- **O que se pede**
Dê continuidade ao texto sobre educação integral nas escolas municipais, começando logo após a última frase apresentada.

- **Trecho selecionado**
:::

As gestoras Rosângela Nóbrega Pinheiro, da Escola Municipal de Ensino Infantil e Ensino Fundamental (EMEIF) Angélica Sales, e Conceição Alves Pereira, da EMEIF Deputado Gerson Peres, conversaram com a equipe do Cenpec e trouxeram reflexões sobre os benefícios de uma educação integral para suas escolas e estudantes. 

Elas pontuaram a importância de estender o tempo na escola, principalmente no caso das crianças de famílias mais vulneráveis, e de ofertar atividades que vão além do currículo tradicional trabalhado no tempo regular.

Foto: acervo pessoal

Atendemos estudantes de uma comunidade de baixa renda, então seria ótimo ter o tempo integral, pois as crianças sairiam das ruas para poder trabalhar atividades extracurriculares e outras habilidades. Para isso, precisaríamos ter algumas mudanças estruturais na escola, pois só temos duas salas hoje. Também tem a questão alimentar, pois as crianças poderiam ter mais refeições na escola”, pontua. 

Conceição Alves Pereira, da EMEIF Deputado Gerson Peres

Os estudantes gostam muito da parte artística, cultural e esportiva. Danças, músicas, aprender diferentes instrumentos são atividades que elas(es) gostam muito quando acontecem. Então acho que seriam outras tarefas além daquelas que elas(es) realizam no período de aulas normal, além de um reforço escolar”, diz.

Rosângela Nóbrega Pinheiro, da Escola Municipal de Ensino Infantil e Ensino Fundamental (EMEIF) Angélica Sales

Para continuar as conversas com representantes de polos das escolas e de núcleos da Secretaria, foi construído um grupo de trabalho, que deve participar de seis oficinas até dezembro. Nelas, diferentes temas estão sendo trabalhados, como alfabetização, concepção de tempo integral, e as diferentes áreas do conhecimento. 

“Em cada oficina estamos ouvindo as equipes e, de tempos em tempos, vamos ao território validar as escritas com esse grupo, construindo a quatro mãos esse trabalho”, explica Juvenal.

:::

Entradas de dados extraídas
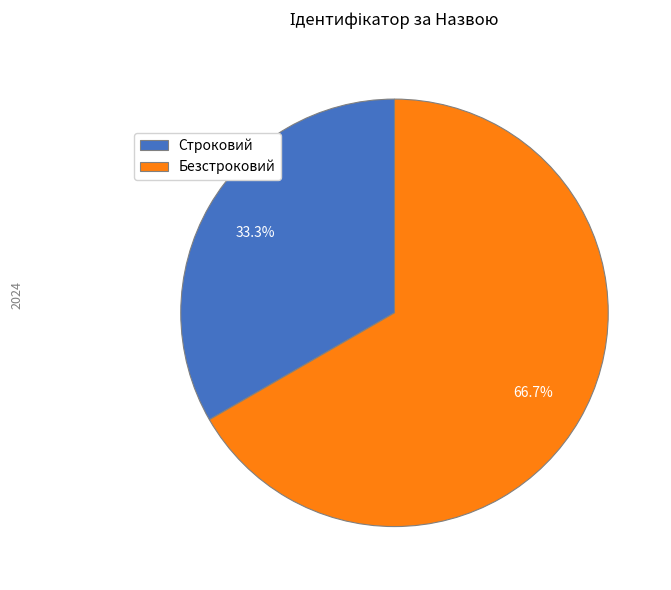

Combined, what portion of the pie is Строковий and Безстроковий?

100.0%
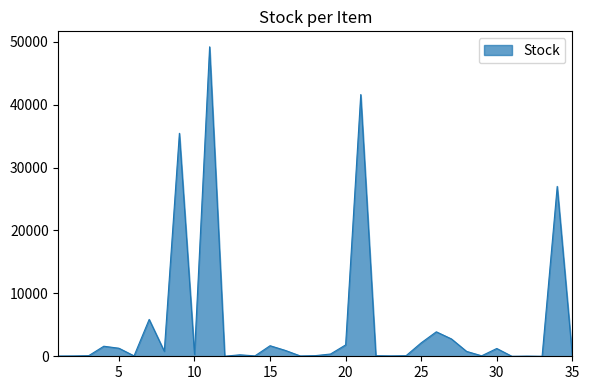

What is the difference between the maximum and minimum values?

49200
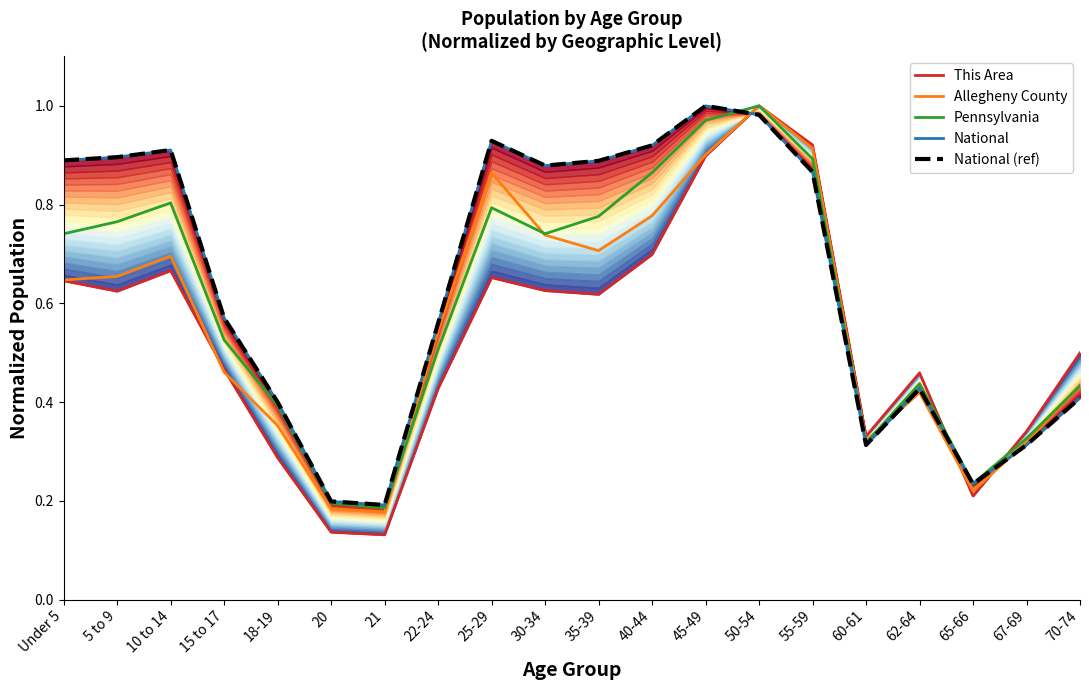

What position from the left is 60-61?

16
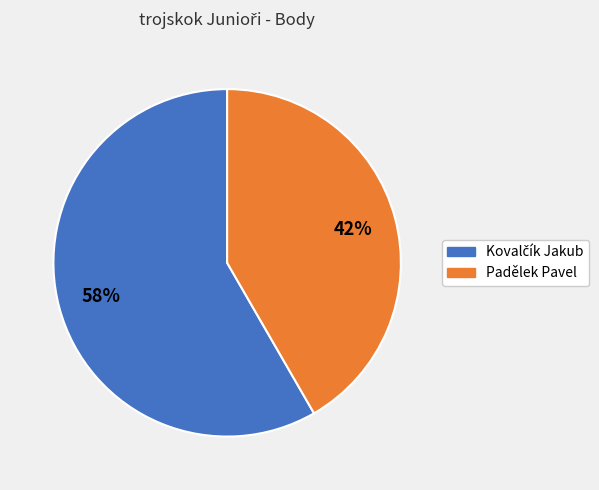

Which slice is the smallest?

Padělek Pavel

:::

- **Resposta ao exercício**
Mônica acredita que o diálogo com o território tem servido para garantir que o projeto e a concepção de educação integral pensada não sejam externos e não estejam desconectados das necessidades de Benevides:

Nosso movimento, desde o princípio, é escutar o melhor que pudermos essas pessoas, para que a escrita do projeto de educação integral não seja feita por nós, mas conosco. Somos facilitadores desse processo. Gostamos muito de ouvir das pessoas que elas querem que o projeto tenha ‘a cara de Benevides’, e é isso que buscamos. Toda coletividade só se faz de individualidades, e essa noção de identidade de cada território é importante para constituir o Brasil”.

Mônica Cardim, consultora

Saiba mais sobre o que esperar do Programa Escola em Tempo Integral do governo federal


Pilares da educação integral segundo o Cenpec

Ao longo dos seus 30 anos de atuação, o Cenpec tem firmado uma trajetória de atuação contundente em projetos de educação integral, sempre com base em princípios que:

➕ Consideram o sujeito em sua integralidade, contemplando o desenvolvimento de competências e habilidades importantes para a sua formação integral e cidadã;

➕ Não só ampliam o tempo escolar, mas também os espaços educativos, os conteúdos do currículo e situações de aprendizagem;

➕ Consideram e incorporam os saberes das(os) estudantes e da comunidade de que fazem parte, assim como as especificidades de cada território; 

➕ Entendem a importância da formação continuada sistêmica para toda a rede de ensino, contemplando a construção coletiva das mudanças a serem realizadas na rede;

➕ Não apostam em um modelo único de educação integral;

➕ Objetivam a universalização da educação integral a todas as escolas da rede, não criando “ilhas de excelência” e não reforçando as desigualdades.